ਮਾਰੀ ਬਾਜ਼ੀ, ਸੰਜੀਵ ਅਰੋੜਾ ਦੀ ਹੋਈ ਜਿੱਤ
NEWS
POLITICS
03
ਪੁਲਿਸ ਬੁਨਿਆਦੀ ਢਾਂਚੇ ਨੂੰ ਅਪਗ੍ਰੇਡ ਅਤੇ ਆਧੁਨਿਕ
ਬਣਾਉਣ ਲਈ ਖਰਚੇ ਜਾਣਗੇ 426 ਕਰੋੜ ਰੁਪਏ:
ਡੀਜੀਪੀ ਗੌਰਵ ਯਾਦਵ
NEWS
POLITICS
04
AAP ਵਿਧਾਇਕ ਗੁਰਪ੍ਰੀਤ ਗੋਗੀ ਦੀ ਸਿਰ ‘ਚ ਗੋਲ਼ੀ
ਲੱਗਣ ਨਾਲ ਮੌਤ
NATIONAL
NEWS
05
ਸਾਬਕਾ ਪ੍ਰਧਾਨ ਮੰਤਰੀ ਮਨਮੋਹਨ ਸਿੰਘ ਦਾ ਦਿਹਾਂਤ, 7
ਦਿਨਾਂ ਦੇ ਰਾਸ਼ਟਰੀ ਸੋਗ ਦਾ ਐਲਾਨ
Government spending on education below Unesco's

□ □ □ □

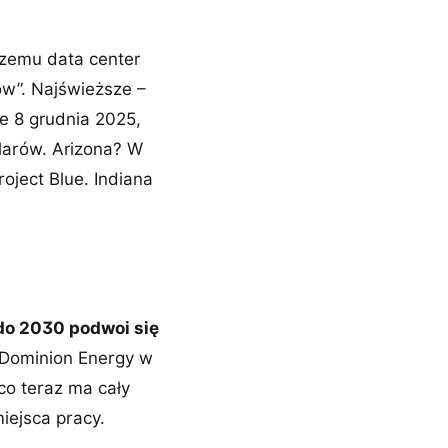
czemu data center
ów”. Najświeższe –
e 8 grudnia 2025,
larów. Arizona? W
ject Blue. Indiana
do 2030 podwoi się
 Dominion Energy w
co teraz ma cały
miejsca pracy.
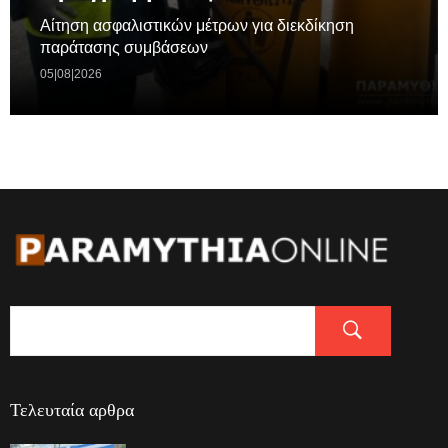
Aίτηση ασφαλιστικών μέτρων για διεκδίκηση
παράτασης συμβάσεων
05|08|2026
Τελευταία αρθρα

□ □ □ □

Write out, word for word and line by line, the stretch of the entries from the line containing "ਮਾਰੀ ਬਾਜ਼ੀ, ਸੰਜੀਵ ਅਰੋੜਾ ਦੀ ਹੋਈ ਜਿੱਤ" through the line containing "Government spending on".

ਮਾਰੀ ਬਾਜ਼ੀ, ਸੰਜੀਵ ਅਰੋੜਾ ਦੀ ਹੋਈ ਜਿੱਤ
NEWS
POLITICS
03
ਪੁਲਿਸ ਬੁਨਿਆਦੀ ਢਾਂਚੇ ਨੂੰ ਅਪਗ੍ਰੇਡ ਅਤੇ ਆਧੁਨਿਕ
ਬਣਾਉਣ ਲਈ ਖਰਚੇ ਜਾਣਗੇ 426 ਕਰੋੜ ਰੁਪਏ:
ਡੀਜੀਪੀ ਗੌਰਵ ਯਾਦਵ
NEWS
POLITICS
04
AAP ਵਿਧਾਇਕ ਗੁਰਪ੍ਰੀਤ ਗੋਗੀ ਦੀ ਸਿਰ ‘ਚ ਗੋਲ਼ੀ
ਲੱਗਣ ਨਾਲ ਮੌਤ
NATIONAL
NEWS
05
ਸਾਬਕਾ ਪ੍ਰਧਾਨ ਮੰਤਰੀ ਮਨਮੋਹਨ ਸਿੰਘ ਦਾ ਦਿਹਾਂਤ, 7
ਦਿਨਾਂ ਦੇ ਰਾਸ਼ਟਰੀ ਸੋਗ ਦਾ ਐਲਾਨ
Government spending on education below Unesco's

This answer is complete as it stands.